# Sikhi Saroop - Its Relevance In Today Context



## KSKhalsa (Aug 24, 2005)

In today everybody want to make his/her child Singh without himself/herself becoming Singh, means a Lion who doesnot trim his beard or doesnot destroy his natural Saroop. So can modern youth expect his/her child to be Singh without making himself Singh? I have a doubt, but may be possible if miracle happens or Previous Karams of children are so powerful to pursue them to choose the "Bikham Penda". Only cowards doesnot follow this path and try to find the easiest way to live the life.
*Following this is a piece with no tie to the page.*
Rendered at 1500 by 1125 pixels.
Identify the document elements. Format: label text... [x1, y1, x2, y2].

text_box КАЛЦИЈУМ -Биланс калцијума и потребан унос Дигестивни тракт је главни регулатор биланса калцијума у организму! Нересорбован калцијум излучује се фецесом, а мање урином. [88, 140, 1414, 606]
Rehat Pyari Mujh Ko Sikh Pyara Nahin

First, let I shall synchronize my physical virtue in the shape, which Almighty want to see me. Second, I shall pray for my internal synchronization with HIS tune and Last , with HIS grace if I will able to see HIM everywhere.

I'm pretty sure who so ever want to meet God will have only a dream if he/she doesnot see HIM in his lifeterm. So

Eho tera awsar eho teri baar Ghat bheeter tun dekh vichar

KSKhalsa


----------



## Lionchild (Aug 26, 2005)

calling yourself singh or kaur or even khalsa and not living up to the basic sikhi principles is even worse than not haveing those name in the first place.

Be sure that when you call yourself khalsa (like myself) that you have every desire to become pure or khalsa, and to follow the sikh prinicples at all time, wearing 5 k's is also recommended.

I often wonder whether this is relivant for todays youth :hmm:


----------